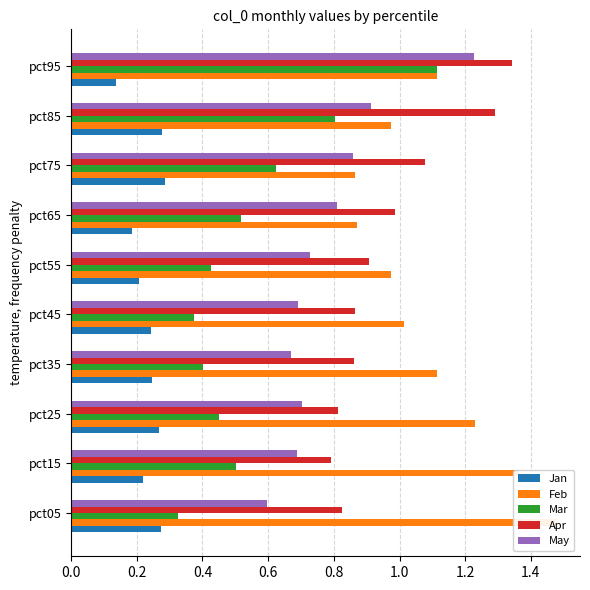

What is the value of the May bar at the 8th from the left?

0.9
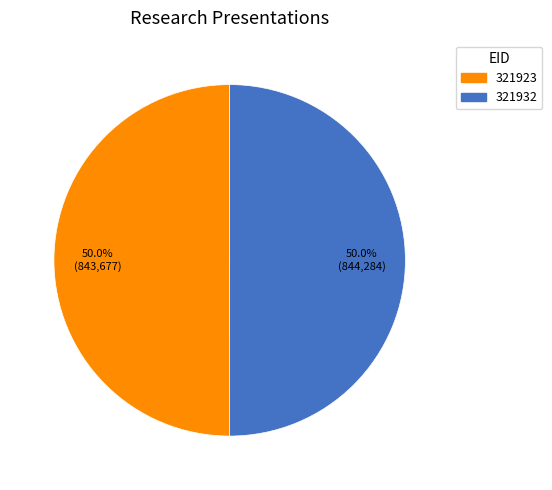

Combined, what portion of the pie is 321932 and 321923?

100.0%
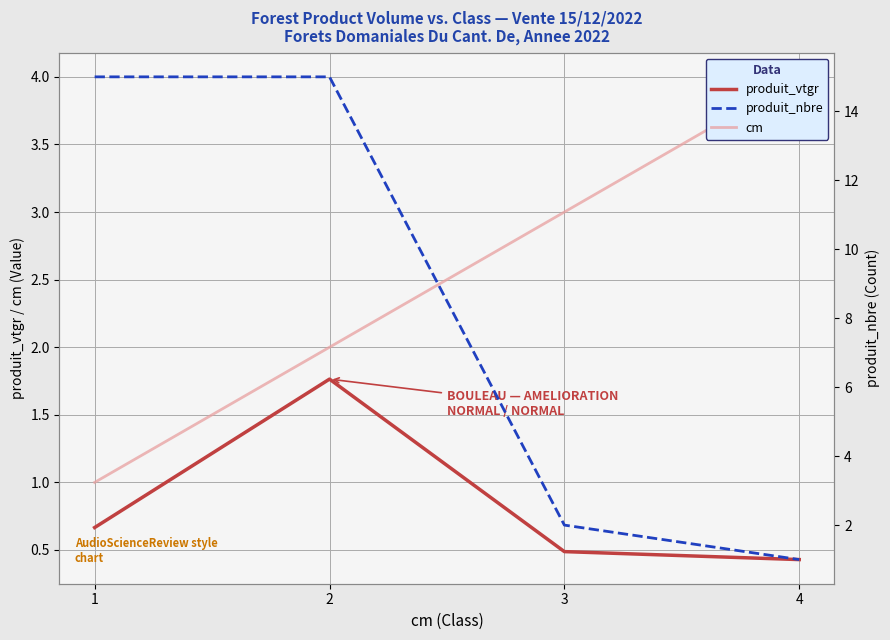

Reading left to right, list all the values displayed in this chart.

produit_vtgr: 0.7	1.8	0.5	0.4
cm: 1.0	2.0	3.0	4.0
produit_nbre: 15.0	15.0	2.0	1.0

########################################

**Task objective**
Output the data above exactly as it stands, leaving out the pictures.

**Answer space**
What is the value of the May bar at the 8th from the left?

0.9

Combined, what portion of the pie is 321932 and 321923?

100.0%

Reading left to right, list all the values displayed in this chart.

produit_vtgr: 0.7	1.8	0.5	0.4
cm: 1.0	2.0	3.0	4.0
produit_nbre: 15.0	15.0	2.0	1.0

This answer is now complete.